Okay. I’m sex-positive, I guess. I absolutely adore the work of Heather Corinna, Jaclyn Friedman, and Cliff Pervocracy. I think slut-shaming is bad, rape culture is worse, people doing what they want with their own bodies is awesome, and everyone’s sexuality is a beautiful and unique snowflake.
But dear God I hate the word.
There are lots of things I’m positive about! I’m consent-positive! I’m autonomy-positive! I’m people-being-happy-positive! But I’m not really sex-positive. I’m more sex-neutral, really. If people want to have sex, then they should have sex; if people don’t want to have sex, then they shouldn’t have sex. As long as everyone involved is happy, I don’t really feel entitled to have an opinion about whether other people have kinky lesbian orgies or hold each other’s sleeves because they’re not yet emotionally ready to hold hands.

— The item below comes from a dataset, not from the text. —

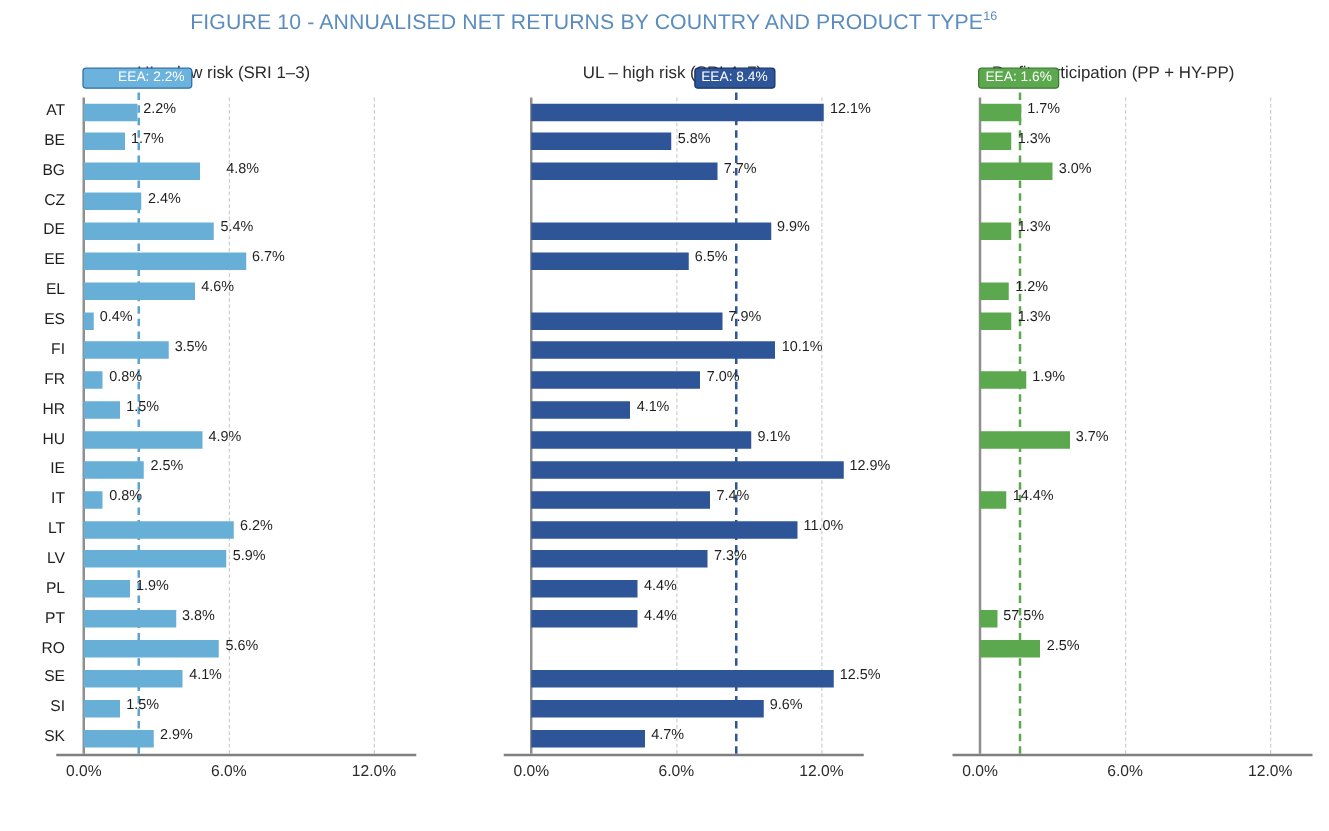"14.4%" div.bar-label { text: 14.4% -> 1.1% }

Like. I feel like I should make a list. Things That Are Totally Ethically Neutral As Long As They Are Performed In An Emotionally And Physically Healthy, Consensual, and Honest Way, And That You Should Not Feel Like An Inferior Person For Doing:
- Kinky sex
- Vanilla sex
- Casual sex
- Relationship sex
- Sexless relationships
- Refusing a sex act you don’t like
- Having orgasms
- Not having orgasms
- Having sex for pure physical pleasure
- Having sex as an expression of love
- Having sex to make someone else happy
- Having sex for money
- Having sex for literally any other conceivable reason
- For that matter, not having sex for literally any conceivable reason
- Having anal/oral/PIV sex
- Not having anal/oral/PIV sex
- Watching porn
- Not watching porn
- Being so uncomfortable with porn that you choose a partner who doesn’t watch porn
- Not masturbating
The problem here is that sex-positivity… well, it kind of sounds like it means “sex is awesome and you should have sex.” It’s bad enough when people assume that “sex-positive” means “sex is awesome” and then start talking about how they’re not sex-positive because they think women should have the right to refuse anal sex, pegging, or learning to squirt. But it’s really awful when people look at the word “sex-positive” and are like “of course I’m sex-positive! I love sex! Sex is awesome! All those prudes and virgins just need to loosen up and have more of the kind of sex I like!”
And here’s where I start complaining about The Ethical Slut (which is a great book, and one I highly recommend). The Ethical Slut defines a slut as ”a person of any gender who celebrates sexuality according to the radical proposition that sex is nice and pleasure is good for you”; thus, it implies, anyone can be a slut. Except… for a lot of people, sex isn’t nice. There are rape and sexual assault survivors who don’t think of sex as nice (as well are survivors who do, of course). There are people who have internalized slut-shaming to the degree that they can’t see sex as “nice” for themselves and while, yes, that’s bad, they are hardly the enemy. And, most of all, there are people who think sex is boring, or who liked it for one part of their lives and not anymore, or who would really just rather have a cup of tea and a book.
Dear God sex-positivity has such potential as a movement. I want a movement that talks about accepting what you don’t want as much as it does about accepting what you do. About “some people like sex just fine without orgasms, some people even prefer sex without orgasms, and that’s fine” as much as “learn how to have an orgasm! Now how to have a more intense orgasm!” About prude-shaming (internalized and externalized) as much as slut-shaming (internalized and externalized).